Every fire needs oxygen.
“If We Burn” first appeared on this blog in December, 2014. It’s also included in my chapbook, If Your Matter Could Reform.
Having Survived Myself I Lean Away
You know that
but not
why
the mockingbird mocks,
or how one note
marries others,
forming blissful
chords. And the skies
flaring each night
betraying your willful
ignorance,
while you paint
the words for love
in seven languages
you can’t
speak.
Where are you now,
whose bodies
have you denied,
wrapped in linen,
bagged or boxed,
arriving unseen?
Sagging, I observe your
counted victories, the
smirk claiming
exceptionalism
and destiny or
nobility of purpose,
as even your own shadow
recoils.
Variations on a Theme
1. The Long Night
We envy the shadow its attributes, its willingness to subside,
but what of its flesh?
I lay in the field and wept.
Think of the fragrance, the moist leaves
enveloping the still
warm body. In retrospect, I realize that I should never have left, that air
returns to voided space despite all attempts to disavow
light, that wind and rain and soil alike filter through the chest’s
cavity, that stones may bear one’s touch in perpetuity.
At nineteen, death had gifted nothing to my world.
At twenty, little else remained.
So close, so lovely.
2. The Loneliness of Shadows
Light collapsing around a point. The two-headed flower.
In my dreams, no one speaks.
Not the thing itself, the bud bursting forth, petals ablaze with color,
but rather change: the process reinforced.
Sleep seldom shows such kindness.
Or its fruit, redolent of sun and rain, withdrawn and shriveled,
and finally, ingested.
Yesterday I woke damp but unafraid.
3. Alchemy
Stones never talk, but they rise from the earth, appearing as if by invitation.

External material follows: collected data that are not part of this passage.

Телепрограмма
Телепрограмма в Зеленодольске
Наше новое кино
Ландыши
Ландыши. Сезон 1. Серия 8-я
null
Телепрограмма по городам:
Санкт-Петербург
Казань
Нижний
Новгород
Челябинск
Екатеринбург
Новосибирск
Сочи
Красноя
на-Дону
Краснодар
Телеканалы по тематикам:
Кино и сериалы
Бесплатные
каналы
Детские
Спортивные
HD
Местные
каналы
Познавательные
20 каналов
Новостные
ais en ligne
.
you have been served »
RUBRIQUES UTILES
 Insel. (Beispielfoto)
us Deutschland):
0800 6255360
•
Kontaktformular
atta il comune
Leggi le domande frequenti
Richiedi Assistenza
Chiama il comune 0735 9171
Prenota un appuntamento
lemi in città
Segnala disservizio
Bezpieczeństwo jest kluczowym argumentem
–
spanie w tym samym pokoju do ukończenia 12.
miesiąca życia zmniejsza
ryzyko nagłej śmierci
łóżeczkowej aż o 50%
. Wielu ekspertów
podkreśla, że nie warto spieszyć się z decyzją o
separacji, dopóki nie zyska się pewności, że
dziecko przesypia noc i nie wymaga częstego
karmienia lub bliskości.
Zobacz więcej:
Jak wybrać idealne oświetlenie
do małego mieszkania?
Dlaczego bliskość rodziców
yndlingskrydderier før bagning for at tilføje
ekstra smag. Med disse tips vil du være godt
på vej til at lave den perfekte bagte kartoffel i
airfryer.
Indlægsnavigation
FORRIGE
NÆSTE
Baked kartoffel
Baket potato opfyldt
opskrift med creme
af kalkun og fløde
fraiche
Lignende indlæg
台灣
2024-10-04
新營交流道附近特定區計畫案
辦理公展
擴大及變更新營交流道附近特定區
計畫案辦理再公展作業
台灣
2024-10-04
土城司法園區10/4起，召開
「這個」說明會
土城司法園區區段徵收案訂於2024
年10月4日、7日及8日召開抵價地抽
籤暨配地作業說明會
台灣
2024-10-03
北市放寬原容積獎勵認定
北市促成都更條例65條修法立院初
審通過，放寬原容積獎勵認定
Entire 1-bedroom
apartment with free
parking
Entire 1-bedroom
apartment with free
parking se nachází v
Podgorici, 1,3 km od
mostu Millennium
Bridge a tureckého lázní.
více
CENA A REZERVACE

The way silence lines an unfilled
grave, which is to say as below
so above, an infinite murmur open to the night.
And other notions: transpiration.
Waste.
Sublimation. Calcination and burning.
At times I have withdrawn
like water from the air’s
body, fearful yet reckless in the act.
That evening the moon flickered and the shadows lay at our feet,
and all the words we never framed,
the bitters our tongues could not know, the wasted
music and abandoned caresses, those words,
sighed into the ground, leaving you adrift, alone.
But how else might one transform darkness to light?
Or the reverse.
This originally appeared in Boston Poetry Magazine in April, 2014.
My poem “Ashes,” which appeared in Extract(s) two years ago, has been reprinted on The Reverie Poetry Journal‘s blog:
Nocturne (Blue Grosbeak)
Why tremble
when nothing
arrives to be seen?
The architecture
of the day
comes and goes
in the same
heartbeat,
a disturbance
more felt than heard.
But listen.
The grosbeak sings
his presence
and departs,
leaving behind
the echo
of a motion
blending with night.
The air is cool.
A leaf utters
its own message
and falls
unnoticed.
Nothing awaits it.
Endurance, 1946
Unaware of the day’s movements, she paints her
reply to the bracelet of light flaring above
the horizon. Tomorrow’s edict is gather,
as in retrieving a sister’s bones in black
rain, reassembling in thought
a smile that could not endure despite
its beauty. I seek a place
of nourishment and find empty bowls.
What is the symbol for peace, for planet?
How do we relinquish the incinerated voice?
Under the vault of ribs lie exiled words, more
bones, and beneath them, relentless darkness.
And whose bodies mingle in this earth?
Whose tongue withers from disuse?
The eight muscles react to separate stimuli,
four to change shape and four to alter position.
Turning, she places the brush on the sill
and opens the window to the breeze.
Exit the light, exit all prayer. Ten strokes
form breath. She does not taste the wind.
Mockingbird
Withdrawn, it unfolds
to another
voice, like that
of a child lost in the wind.
Or, lonely, it rises from its place
and sings, only
to return and start again.
The pleasure we accept derives from
the knowledge that we are not alone.
Each morning we walk out and sit
by the stones, hoping to observe some
new patterns in his life. What we
see is an answer. What we hear is no song.